Left without my own Devices

25 Mar

So if you follow me on Facebook, you know that this weekend, I participated in the Unplugging Day – this is a day, promoted by a website, ShabbatManifesto.org, a Jewish site, that promotes the ideas of celebrating shabbat given the speed of our modern world by “unplugging” – stepping away from the devices, the connections and computers for 24 hours.  I like it.

I had been thinking about it a lot lately – the political noise on Facebook has ratcheted up to a fine screech, and well, of course I’ve contributed to it, and it seems like more and more and more, everywhere you go, people have their noses in their phones, their iPads, etc. etc.  Yes, I contribute to that all the time too.  I read about this on Friday morning and decided I’d do it.   And, I decided to go whole hog – no laptop, no phone, no iPad.  I reserved the right to read books on the Kindle app on my iPad but that’s it, and went so far as to shut off the WiFi function on it in case I decided to read.   The phone went on my clock radio starting at 5:00 PM Friday (I have a docking clock radio), the iPad went on its charger and the laptop was shut off and put on its charger.
Friday evening, we had dinner with friends Leslie and Mike, Ira and Jill and Bill.  I had posted that I was doing this on my Facebook wall, and both Leslie and Bill immediately replied that they were going to frisk me when they arrived at our house for our pre-dinner cocktail hour.  And Leslie did!  And she didn’t find a phone on me – surprises of surprise.  Going to the restaurant was pretty sweet without the phone in the pocket – and I was stunned by how often and how widespread it was of folks looking at, fiddling with their phones in the restaurant.  Every table, pretty much all the time had at least one person with a device up and open, whether they were looking at something online, checking a date, showing pics around, etc.

I do have to admit to using Leslie’s phone briefly during the evening – we were talking about the resort Robin and I are going to this summer for my birthday celebration, and I showed her pictures from our previous trip, which are hosted on Fotki.com.  But only briefly – and Leslie wanted to blackmail me with the photo.  She did not, thankfully!

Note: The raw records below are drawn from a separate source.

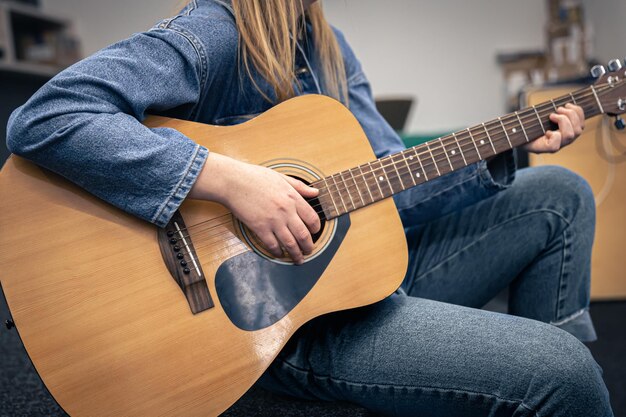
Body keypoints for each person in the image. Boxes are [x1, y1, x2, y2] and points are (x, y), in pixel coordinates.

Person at [5, 0, 614, 415]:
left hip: (343, 288)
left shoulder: (330, 48)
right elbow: (48, 117)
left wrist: (508, 141)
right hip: (262, 323)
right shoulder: (219, 27)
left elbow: (389, 186)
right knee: (566, 374)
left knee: (561, 192)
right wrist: (231, 181)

Saturday morning, I got up and left both devices on the chargers. This was going to be a bigger challenge.  I’m an early riser and my normal weekend routine is to have my phone, my iPad, my newspaper, and often, my laptop, all arrayed around me in my big easy chair while I enjoy coffee, read the paper, read other media online on my iPad, and post or blog using my laptop.  Robin jokes when she sees me like that that “I’m hanging out with all my friends.”   So, instead, I cleaned the kitchen, folded and ran laundry, cooked up a bunch of bacon for the family breakfast when they all woke up, went out and picked up  bagels and took the dog for a walk around the block.  All before 9:30 AM!  As the day got rolling, I got more busy and ran errands, did projects, etc.  All in all, a productive Saturday.   Didn’t touch the gizmos at all.

Officially, my “embargo” was over at sundown on Saturday, but I decided to extend the Facebook break until Sunday morning (this morning).  I spent about 20 minutes reading FB posts and finding it all to be the usual pointless noise, and gave up – I made one status update and one political post, and that was that.  I had a bunch of work to do in prep for my business trip today, got that done, and then the only real device time I spent was a bit of back and forth on two FB topics, and I finished a book on my iPad.

So, will I do this again?  Absolutely – in fact, I think I’m going to try to do it every Shabbat as much as I can.  At the very least, being “unplugged” from the computer and iPad forces me away from Facebook for 24 hours, and that’s good.  While my business is very much focused on social media, and therefore, I’m on FB all the time for business anyway, it is a welcome break.  Honestly, it forced me to evaluate some of the things I participate in on there and well, it will likely result in my culling my friend list quite a bit or at least doing a lot of unsubscribing.

Now, I can see the value of keeping my cell phone around – there were a few moments on Saturday when I was out running around where it would have been convenient to have my phone – I think if I repeat that, I’ll maybe bring the phone in the car, and instead of leaving it in the bedroom on the charger, will instead have it in the kitchen or family room, playing music – I did miss a few key text messages that would have been timely to see.

But moreover, it allowed me to actually have a little bit of a Shabbat-like focus on life without all the noise.  Shabbat is a time for inward reflection not outward broadcasting, for building the soul versus building the career and for studying Torah and taking a spirtual journey, rather than other activities.  In other words, it felt good to be a bit more Orthodox, a bit more of a Luddite – and park the gizmos for a day.

Last summer, when we went to Cancun on our vacation, the phone stayed locked in the safe, all day, every day.  We took them out once daily to call home, and I did check the weather on mine a few times, but other than that, I was disconnected.  And it was wonderful.  Yesterday felt like a miniature version of that.

So, give it a try.  I triple dog dare ya.